The future of Xbox: why Microsoft hasn't abandoned the core

We've never had it better - so why do some believe the worst?

Here are some things that have happened in the past two years. Kinect has sold well over 18 million units worldwide, handily eclipsing the PlayStation Move and taking the baton from the Wiimote as the market's best-known motion-sensitive peripheral. Xbox Live has expanded beyond downloadable games and online multiplayer, driving a threefold increase in video consumption via partnerships with the BBC, Channel 4 and Sky among other elderly champions of living room recreation.

The word "Xbox" itself is evolving into an umbrella term closely tied to the impending Windows 8 operating system, a catch-all super-brand for Microsoft's entertainment offerings at large. Free-to-play is being touted as the business model to watch while boxed sales slump, and a new threshold in media convergence has been achieved thanks to Xbox SmartGlass, out this very week, which promises to augment what you experience on your telly by streaming appropriate data to the phone or tablet in your lap.

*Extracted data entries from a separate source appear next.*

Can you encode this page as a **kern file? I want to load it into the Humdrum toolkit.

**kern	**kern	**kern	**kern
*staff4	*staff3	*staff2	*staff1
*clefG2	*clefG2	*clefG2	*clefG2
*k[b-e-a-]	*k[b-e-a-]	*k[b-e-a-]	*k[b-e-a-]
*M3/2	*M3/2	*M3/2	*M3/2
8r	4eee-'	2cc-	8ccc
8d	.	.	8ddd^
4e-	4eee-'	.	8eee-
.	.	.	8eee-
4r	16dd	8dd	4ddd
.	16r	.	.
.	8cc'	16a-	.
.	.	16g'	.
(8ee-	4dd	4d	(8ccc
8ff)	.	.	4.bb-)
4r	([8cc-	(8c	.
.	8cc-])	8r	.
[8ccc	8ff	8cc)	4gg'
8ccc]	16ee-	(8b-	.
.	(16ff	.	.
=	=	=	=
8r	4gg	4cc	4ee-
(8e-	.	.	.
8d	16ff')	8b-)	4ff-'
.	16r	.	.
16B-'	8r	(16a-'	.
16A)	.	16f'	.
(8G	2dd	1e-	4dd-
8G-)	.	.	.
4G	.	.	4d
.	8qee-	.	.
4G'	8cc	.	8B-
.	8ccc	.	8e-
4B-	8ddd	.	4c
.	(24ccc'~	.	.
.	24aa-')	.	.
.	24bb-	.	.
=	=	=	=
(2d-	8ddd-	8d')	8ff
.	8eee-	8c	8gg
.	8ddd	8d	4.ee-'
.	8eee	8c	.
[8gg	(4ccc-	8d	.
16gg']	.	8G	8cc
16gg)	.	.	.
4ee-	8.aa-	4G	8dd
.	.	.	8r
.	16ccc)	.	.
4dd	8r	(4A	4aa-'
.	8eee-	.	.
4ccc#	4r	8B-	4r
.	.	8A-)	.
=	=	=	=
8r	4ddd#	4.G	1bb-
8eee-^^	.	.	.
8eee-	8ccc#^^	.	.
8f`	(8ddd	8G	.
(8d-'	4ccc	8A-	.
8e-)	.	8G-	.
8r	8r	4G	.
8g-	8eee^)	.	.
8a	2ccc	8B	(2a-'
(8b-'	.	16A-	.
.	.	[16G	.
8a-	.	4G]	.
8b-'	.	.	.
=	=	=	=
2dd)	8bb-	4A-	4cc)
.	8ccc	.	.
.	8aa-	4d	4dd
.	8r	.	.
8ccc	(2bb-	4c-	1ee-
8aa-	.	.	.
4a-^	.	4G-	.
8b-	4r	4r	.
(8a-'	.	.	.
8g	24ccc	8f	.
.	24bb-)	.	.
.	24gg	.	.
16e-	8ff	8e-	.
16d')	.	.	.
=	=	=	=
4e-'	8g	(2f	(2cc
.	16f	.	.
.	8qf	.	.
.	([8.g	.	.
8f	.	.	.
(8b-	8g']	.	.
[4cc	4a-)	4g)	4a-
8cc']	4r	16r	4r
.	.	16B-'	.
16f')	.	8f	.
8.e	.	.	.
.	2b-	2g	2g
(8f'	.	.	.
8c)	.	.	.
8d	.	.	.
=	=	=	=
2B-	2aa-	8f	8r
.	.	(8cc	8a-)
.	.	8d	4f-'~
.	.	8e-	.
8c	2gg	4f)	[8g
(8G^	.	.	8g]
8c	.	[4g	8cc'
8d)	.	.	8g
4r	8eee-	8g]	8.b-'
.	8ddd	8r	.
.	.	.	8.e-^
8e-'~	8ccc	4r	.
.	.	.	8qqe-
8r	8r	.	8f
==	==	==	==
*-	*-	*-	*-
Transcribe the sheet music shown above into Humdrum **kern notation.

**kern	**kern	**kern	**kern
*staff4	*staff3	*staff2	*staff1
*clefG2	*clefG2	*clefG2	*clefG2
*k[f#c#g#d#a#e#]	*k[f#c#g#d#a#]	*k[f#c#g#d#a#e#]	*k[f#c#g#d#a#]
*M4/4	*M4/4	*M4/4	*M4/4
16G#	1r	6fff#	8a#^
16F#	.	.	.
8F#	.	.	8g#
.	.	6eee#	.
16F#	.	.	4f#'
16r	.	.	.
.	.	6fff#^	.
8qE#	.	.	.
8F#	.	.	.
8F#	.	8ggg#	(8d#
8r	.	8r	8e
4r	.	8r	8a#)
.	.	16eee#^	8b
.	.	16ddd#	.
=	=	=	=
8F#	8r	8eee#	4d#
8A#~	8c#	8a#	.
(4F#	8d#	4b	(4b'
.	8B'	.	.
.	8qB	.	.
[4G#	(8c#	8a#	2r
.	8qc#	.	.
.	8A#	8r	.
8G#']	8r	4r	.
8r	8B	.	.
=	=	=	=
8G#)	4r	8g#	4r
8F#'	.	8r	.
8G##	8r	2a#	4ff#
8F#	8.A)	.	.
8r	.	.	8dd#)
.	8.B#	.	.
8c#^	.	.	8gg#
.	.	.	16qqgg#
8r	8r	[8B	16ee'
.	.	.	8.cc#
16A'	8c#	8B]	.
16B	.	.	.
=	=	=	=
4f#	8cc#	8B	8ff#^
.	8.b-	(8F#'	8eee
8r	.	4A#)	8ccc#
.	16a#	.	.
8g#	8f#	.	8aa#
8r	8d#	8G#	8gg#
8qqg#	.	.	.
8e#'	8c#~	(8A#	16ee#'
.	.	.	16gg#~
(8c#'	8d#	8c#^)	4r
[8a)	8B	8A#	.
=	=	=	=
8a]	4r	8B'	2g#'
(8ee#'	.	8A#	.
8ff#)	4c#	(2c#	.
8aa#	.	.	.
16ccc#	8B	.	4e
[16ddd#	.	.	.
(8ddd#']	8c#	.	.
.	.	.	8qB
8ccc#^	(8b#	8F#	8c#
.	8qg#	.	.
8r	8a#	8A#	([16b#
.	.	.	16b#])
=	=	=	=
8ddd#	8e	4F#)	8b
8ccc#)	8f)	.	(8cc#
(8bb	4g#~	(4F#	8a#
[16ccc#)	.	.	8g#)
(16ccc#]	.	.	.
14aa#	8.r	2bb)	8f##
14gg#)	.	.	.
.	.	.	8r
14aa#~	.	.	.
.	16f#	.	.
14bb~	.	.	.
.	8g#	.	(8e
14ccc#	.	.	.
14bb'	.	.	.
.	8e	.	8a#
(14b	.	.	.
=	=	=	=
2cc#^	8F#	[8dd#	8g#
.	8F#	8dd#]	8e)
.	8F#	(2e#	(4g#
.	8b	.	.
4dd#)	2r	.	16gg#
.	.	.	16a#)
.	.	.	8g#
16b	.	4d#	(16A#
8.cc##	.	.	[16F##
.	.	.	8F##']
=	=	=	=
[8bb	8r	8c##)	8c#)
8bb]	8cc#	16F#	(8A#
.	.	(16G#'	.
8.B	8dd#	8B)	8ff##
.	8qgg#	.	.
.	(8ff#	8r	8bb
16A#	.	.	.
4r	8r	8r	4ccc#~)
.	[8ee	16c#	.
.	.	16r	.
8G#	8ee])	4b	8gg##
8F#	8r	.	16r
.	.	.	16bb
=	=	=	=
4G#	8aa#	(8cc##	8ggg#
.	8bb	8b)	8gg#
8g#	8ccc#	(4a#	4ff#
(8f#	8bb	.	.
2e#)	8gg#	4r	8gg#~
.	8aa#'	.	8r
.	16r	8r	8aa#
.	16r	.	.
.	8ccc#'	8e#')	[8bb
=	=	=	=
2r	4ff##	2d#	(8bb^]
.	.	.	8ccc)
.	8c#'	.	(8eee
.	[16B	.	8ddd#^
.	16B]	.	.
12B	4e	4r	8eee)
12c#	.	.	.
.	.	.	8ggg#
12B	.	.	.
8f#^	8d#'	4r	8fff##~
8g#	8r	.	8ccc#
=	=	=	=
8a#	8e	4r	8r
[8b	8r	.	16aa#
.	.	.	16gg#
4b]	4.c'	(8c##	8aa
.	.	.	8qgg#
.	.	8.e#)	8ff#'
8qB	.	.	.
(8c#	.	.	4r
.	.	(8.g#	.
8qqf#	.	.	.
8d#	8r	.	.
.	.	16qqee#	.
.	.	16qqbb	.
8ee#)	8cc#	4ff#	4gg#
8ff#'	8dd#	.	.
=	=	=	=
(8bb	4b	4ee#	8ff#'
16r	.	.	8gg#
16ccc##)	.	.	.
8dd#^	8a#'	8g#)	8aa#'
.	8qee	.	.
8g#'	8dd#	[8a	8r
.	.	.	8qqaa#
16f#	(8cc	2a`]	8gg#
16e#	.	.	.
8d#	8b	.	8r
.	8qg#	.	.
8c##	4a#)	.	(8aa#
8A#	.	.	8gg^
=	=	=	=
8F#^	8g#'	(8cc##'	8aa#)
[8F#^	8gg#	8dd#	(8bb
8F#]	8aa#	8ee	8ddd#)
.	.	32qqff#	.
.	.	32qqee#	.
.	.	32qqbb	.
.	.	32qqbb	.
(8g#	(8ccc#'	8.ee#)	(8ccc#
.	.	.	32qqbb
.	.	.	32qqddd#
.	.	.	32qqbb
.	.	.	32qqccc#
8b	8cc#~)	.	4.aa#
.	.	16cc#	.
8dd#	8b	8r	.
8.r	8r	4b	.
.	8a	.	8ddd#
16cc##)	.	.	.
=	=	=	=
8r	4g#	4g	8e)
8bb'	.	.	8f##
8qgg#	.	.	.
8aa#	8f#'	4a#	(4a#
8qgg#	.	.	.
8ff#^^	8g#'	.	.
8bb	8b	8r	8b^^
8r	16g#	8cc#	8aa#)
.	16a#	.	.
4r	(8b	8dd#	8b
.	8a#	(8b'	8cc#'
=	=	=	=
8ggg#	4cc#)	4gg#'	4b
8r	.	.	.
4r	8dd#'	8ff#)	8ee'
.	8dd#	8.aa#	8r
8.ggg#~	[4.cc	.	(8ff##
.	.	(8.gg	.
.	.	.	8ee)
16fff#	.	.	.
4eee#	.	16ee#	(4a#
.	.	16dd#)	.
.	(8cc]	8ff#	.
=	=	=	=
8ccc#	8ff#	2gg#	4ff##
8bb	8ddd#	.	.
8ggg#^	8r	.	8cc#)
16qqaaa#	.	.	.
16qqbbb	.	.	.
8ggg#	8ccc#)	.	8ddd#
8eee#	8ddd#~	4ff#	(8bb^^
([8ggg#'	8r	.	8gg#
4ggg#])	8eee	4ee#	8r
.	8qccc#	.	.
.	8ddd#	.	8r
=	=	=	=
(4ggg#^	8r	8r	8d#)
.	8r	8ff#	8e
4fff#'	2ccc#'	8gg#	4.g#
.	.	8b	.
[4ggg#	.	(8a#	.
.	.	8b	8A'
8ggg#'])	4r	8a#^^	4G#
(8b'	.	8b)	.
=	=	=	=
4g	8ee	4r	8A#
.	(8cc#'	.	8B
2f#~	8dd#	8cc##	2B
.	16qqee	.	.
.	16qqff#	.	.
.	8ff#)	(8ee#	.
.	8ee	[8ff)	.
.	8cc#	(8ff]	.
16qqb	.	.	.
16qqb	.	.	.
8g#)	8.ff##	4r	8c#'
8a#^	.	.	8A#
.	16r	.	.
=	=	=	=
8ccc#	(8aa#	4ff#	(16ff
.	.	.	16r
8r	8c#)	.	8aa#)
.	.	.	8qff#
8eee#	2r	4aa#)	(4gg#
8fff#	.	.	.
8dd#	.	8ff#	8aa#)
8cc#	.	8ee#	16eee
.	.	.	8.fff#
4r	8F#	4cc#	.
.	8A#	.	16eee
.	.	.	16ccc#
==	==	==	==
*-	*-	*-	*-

These are dark times, we're told, for the traditional games connoisseur, the core enthusiast "abandoned" in the headlong rush to "expand markets" and "broaden audiences". But then again, here are some other things that have happened in the past two years. Microsoft has announced not one, not two, but three new Halo games alongside the industry's first heavyweight episodic FPS. Activision has signed up Bungie to develop an Xbox exclusive sci-fi franchise of comparable immensity, the mysterious Destiny project. Developers have continued to experiment with "hardcore" gaming on Kinect, despite punishing setbacks.

A golden age of ingenuity and quality has dawned on Xbox Live Arcade, thanks to intelligent, original, well-produced titles like Fez, The Walking Dead, Mark of the Ninja and Awesomenauts. Call of Duty and FIFA are still breaking records and vexing the enemies of iterative thinking. Dishonored, Skyrim, Mass Effect 3, Borderlands 2 and Forza Horizon have demonstrated that there's plenty of juice left in AAA, and games like Dark Souls, Dragon's Dogma and Binary Domain have proven that the second tier isn't without its charms either. Gaming's heart of hearts, in short, has continued to beat.

Some have insisted, and continue to insist in the face of recent developments, that the creative and commercial trajectories represented by the paragraphs above are mutually exclusive. That there's no way the Xbox brand can cuddle up to the proverbial Eastenders-watching granny and the wired 14-year-old Battlefield pro without sparking some sort of explosive reaction, like mixing potassium and water.

The evidence against this baffling line of thought is all around us, but it's encapsulated in the latest Xbox 360 dashboard update. In concert with SmartGlass, the Spotify-esque Xbox Music service attests to the intensity of Microsoft's desire to wrest customers from Apple. But other tweaks and adjustments show that the manufacturer is listening to the gaming audience too, as it expands and refreshes the venerable Xbox Live service. The Games slot is back in the centre, and the much-prized albeit spotty Indie category has been plucked from the depths to which last year's update consigned it.


It's always worth questioning big, publicly traded corporations, caught between the not-entirely reconcilable demands of consumers and shareholders, and Microsoft has much to prove over the next few years - with SmartGlass, with Xbox Live's new direction, with free-to-play and with the next generation of console hardware. But the purists who decry the "diluting effect" of an expanded commercial remit need to wake up and smell the macaroni. The games industry has never offered an array of experiences as rich and intelligent as today, and for all the furore over Xbox's movement into new territories, the best is probably yet to come.